### WHAT THE TASK REQUIRES
Quote every one of the records below word for word, from the first to the last.

== ENTRIES PROVIDED ==

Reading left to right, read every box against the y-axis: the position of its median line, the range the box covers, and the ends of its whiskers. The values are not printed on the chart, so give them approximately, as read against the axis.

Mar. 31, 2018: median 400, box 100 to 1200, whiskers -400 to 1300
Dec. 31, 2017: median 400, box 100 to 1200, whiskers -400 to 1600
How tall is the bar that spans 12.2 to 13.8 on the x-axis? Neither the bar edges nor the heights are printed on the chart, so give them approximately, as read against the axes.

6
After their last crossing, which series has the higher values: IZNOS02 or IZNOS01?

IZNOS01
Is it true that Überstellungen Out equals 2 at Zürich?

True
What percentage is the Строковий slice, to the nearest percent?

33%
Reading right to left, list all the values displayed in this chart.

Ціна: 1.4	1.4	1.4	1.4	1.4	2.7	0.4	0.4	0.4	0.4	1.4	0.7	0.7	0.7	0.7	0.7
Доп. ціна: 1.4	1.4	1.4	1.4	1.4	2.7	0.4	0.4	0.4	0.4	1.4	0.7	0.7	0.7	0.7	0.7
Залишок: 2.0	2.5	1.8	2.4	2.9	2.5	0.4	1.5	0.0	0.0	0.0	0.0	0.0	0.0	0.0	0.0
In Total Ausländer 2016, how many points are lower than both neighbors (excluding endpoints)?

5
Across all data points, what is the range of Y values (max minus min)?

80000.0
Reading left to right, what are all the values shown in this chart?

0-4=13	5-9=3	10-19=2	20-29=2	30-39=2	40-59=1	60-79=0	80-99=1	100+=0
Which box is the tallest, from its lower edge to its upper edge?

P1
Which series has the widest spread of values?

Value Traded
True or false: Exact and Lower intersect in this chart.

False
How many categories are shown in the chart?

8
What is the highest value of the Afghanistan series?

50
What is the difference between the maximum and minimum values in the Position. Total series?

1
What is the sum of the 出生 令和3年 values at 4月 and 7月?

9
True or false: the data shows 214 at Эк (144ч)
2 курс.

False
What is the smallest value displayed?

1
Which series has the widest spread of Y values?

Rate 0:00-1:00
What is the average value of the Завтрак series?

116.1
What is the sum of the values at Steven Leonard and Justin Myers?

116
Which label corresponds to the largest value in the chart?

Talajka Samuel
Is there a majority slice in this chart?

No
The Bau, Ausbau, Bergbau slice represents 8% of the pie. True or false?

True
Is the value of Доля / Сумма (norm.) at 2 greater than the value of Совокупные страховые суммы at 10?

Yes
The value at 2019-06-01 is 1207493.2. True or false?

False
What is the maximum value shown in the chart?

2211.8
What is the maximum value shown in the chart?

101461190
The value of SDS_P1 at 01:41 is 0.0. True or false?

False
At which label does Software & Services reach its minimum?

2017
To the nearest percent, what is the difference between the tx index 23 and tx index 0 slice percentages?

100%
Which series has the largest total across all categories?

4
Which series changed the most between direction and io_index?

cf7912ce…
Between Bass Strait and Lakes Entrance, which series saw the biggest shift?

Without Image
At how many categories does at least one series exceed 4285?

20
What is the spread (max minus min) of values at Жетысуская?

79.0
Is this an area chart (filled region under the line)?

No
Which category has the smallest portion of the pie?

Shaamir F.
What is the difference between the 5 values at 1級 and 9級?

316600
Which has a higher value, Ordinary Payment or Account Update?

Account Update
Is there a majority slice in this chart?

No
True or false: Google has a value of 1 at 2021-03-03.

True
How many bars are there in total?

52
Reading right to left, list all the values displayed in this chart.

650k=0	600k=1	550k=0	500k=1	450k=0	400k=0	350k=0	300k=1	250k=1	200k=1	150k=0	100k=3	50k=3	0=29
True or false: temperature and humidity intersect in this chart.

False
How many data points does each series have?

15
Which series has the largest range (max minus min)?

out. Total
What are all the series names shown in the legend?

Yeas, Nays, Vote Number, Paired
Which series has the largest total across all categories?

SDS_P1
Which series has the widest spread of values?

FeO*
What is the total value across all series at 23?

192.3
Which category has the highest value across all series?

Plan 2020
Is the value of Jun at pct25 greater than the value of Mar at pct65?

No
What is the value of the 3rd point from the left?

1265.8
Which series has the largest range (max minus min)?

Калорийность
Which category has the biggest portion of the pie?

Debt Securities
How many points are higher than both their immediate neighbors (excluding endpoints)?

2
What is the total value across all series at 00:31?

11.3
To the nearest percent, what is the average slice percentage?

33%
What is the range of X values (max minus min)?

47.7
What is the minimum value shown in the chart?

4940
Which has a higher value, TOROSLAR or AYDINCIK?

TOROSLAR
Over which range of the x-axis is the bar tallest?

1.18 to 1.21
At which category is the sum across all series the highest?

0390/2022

===

### WRITTEN REPLY
Reading left to right, read every box against the y-axis: the position of its median line, the range the box covers, and the ends of its whiskers. The values are not printed on the chart, so give them approximately, as read against the axis.

Mar. 31, 2018: median 400, box 100 to 1200, whiskers -400 to 1300
Dec. 31, 2017: median 400, box 100 to 1200, whiskers -400 to 1600
How tall is the bar that spans 12.2 to 13.8 on the x-axis? Neither the bar edges nor the heights are printed on the chart, so give them approximately, as read against the axes.

6
After their last crossing, which series has the higher values: IZNOS02 or IZNOS01?

IZNOS01
Is it true that Überstellungen Out equals 2 at Zürich?

True
What percentage is the Строковий slice, to the nearest percent?

33%
Reading right to left, list all the values displayed in this chart.

Ціна: 1.4	1.4	1.4	1.4	1.4	2.7	0.4	0.4	0.4	0.4	1.4	0.7	0.7	0.7	0.7	0.7
Доп. ціна: 1.4	1.4	1.4	1.4	1.4	2.7	0.4	0.4	0.4	0.4	1.4	0.7	0.7	0.7	0.7	0.7
Залишок: 2.0	2.5	1.8	2.4	2.9	2.5	0.4	1.5	0.0	0.0	0.0	0.0	0.0	0.0	0.0	0.0
In Total Ausländer 2016, how many points are lower than both neighbors (excluding endpoints)?

5
Across all data points, what is the range of Y values (max minus min)?

80000.0
Reading left to right, what are all the values shown in this chart?

0-4=13	5-9=3	10-19=2	20-29=2	30-39=2	40-59=1	60-79=0	80-99=1	100+=0
Which box is the tallest, from its lower edge to its upper edge?

P1
Which series has the widest spread of values?

Value Traded
True or false: Exact and Lower intersect in this chart.

False
How many categories are shown in the chart?

8
What is the highest value of the Afghanistan series?

50
What is the difference between the maximum and minimum values in the Position. Total series?

1
What is the sum of the 出生 令和3年 values at 4月 and 7月?

9
True or false: the data shows 214 at Эк (144ч)
2 курс.

False
What is the smallest value displayed?

1
Which series has the widest spread of Y values?

Rate 0:00-1:00
What is the average value of the Завтрак series?

116.1
What is the sum of the values at Steven Leonard and Justin Myers?

116
Which label corresponds to the largest value in the chart?

Talajka Samuel
Is there a majority slice in this chart?

No
The Bau, Ausbau, Bergbau slice represents 8% of the pie. True or false?

True
Is the value of Доля / Сумма (norm.) at 2 greater than the value of Совокупные страховые суммы at 10?

Yes
The value at 2019-06-01 is 1207493.2. True or false?

False
What is the maximum value shown in the chart?

2211.8
What is the maximum value shown in the chart?

101461190
The value of SDS_P1 at 01:41 is 0.0. True or false?

False
At which label does Software & Services reach its minimum?

2017
To the nearest percent, what is the difference between the tx index 23 and tx index 0 slice percentages?

100%
Which series has the largest total across all categories?

4
Which series changed the most between direction and io_index?

cf7912ce…
Between Bass Strait and Lakes Entrance, which series saw the biggest shift?

Without Image
At how many categories does at least one series exceed 4285?

20
What is the spread (max minus min) of values at Жетысуская?

79.0
Is this an area chart (filled region under the line)?

No
Which category has the smallest portion of the pie?

Shaamir F.
What is the difference between the 5 values at 1級 and 9級?

316600
Which has a higher value, Ordinary Payment or Account Update?

Account Update
Is there a majority slice in this chart?

No
True or false: Google has a value of 1 at 2021-03-03.

True
How many bars are there in total?

52
Reading right to left, list all the values displayed in this chart.

650k=0	600k=1	550k=0	500k=1	450k=0	400k=0	350k=0	300k=1	250k=1	200k=1	150k=0	100k=3	50k=3	0=29
True or false: temperature and humidity intersect in this chart.

False
How many data points does each series have?

15
Which series has the largest range (max minus min)?

out. Total
What are all the series names shown in the legend?

Yeas, Nays, Vote Number, Paired
Which series has the largest total across all categories?

SDS_P1
Which series has the widest spread of values?

FeO*
What is the total value across all series at 23?

192.3
Which category has the highest value across all series?

Plan 2020
Is the value of Jun at pct25 greater than the value of Mar at pct65?

No
What is the value of the 3rd point from the left?

1265.8
Which series has the largest range (max minus min)?

Калорийность
Which category has the biggest portion of the pie?

Debt Securities
How many points are higher than both their immediate neighbors (excluding endpoints)?

2
What is the total value across all series at 00:31?

11.3
To the nearest percent, what is the average slice percentage?

33%
What is the range of X values (max minus min)?

47.7
What is the minimum value shown in the chart?

4940
Which has a higher value, TOROSLAR or AYDINCIK?

TOROSLAR
Over which range of the x-axis is the bar tallest?

1.18 to 1.21
At which category is the sum across all series the highest?

0390/2022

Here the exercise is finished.